▸ SET TASK
Gather every line in the rows below that contains the word "minute", treating uppercase and lowercase letters as different.

▸ INPUT

* * * * * * * * *

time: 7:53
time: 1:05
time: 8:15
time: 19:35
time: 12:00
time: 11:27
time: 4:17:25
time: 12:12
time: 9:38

* * * * * * * * *

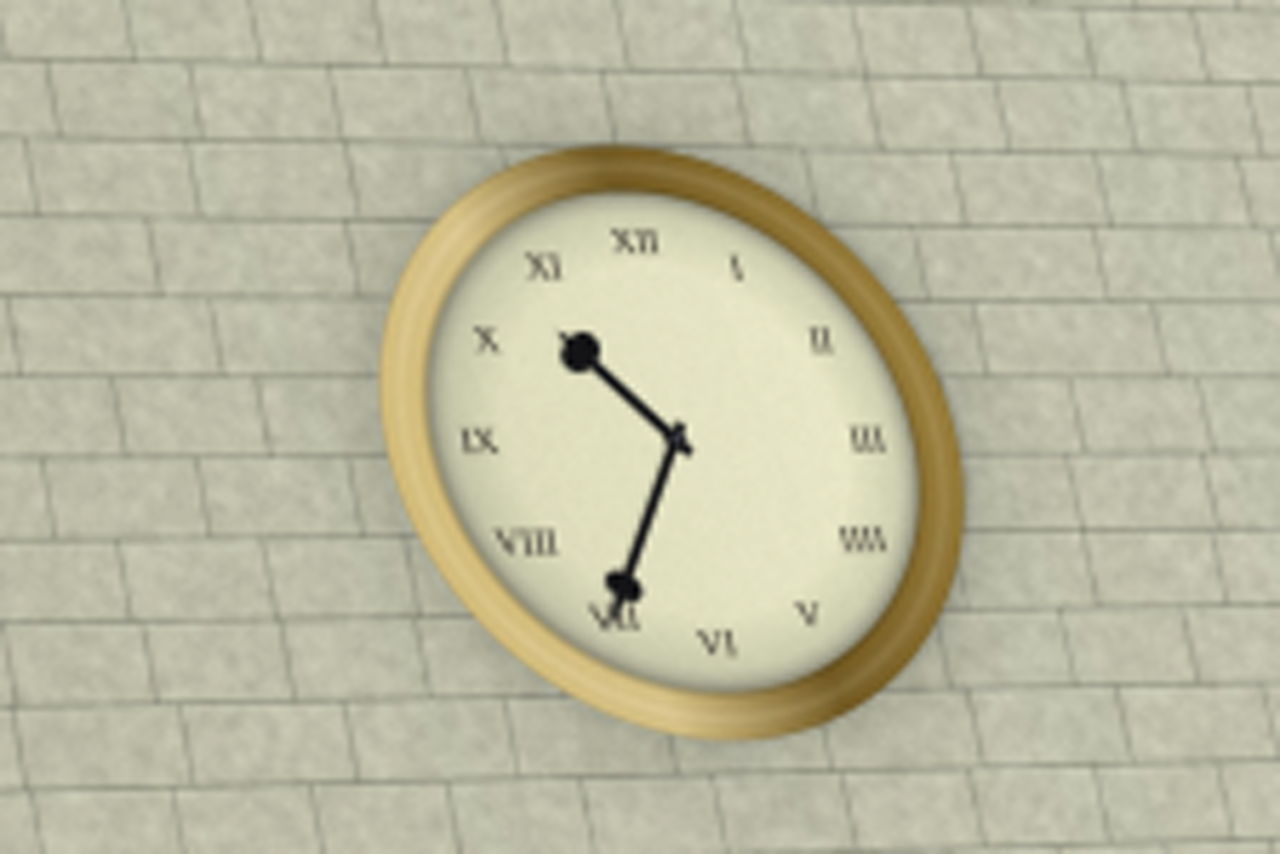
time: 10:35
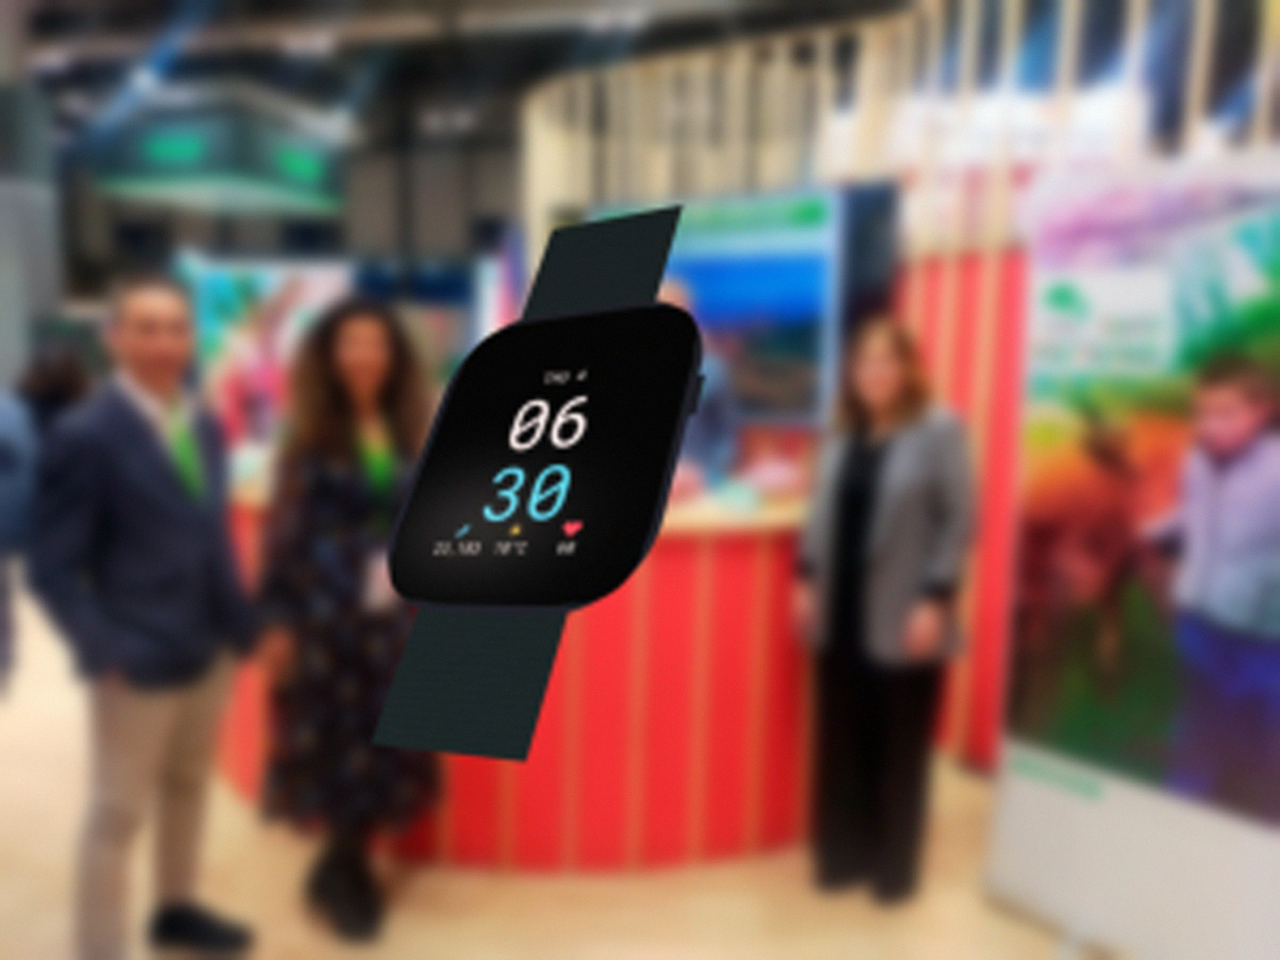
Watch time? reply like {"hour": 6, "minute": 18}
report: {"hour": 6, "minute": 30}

* * * * * * * * *

▸ TASK OUTPUT
Watch time? reply like {"hour": 6, "minute": 18}
report: {"hour": 6, "minute": 30}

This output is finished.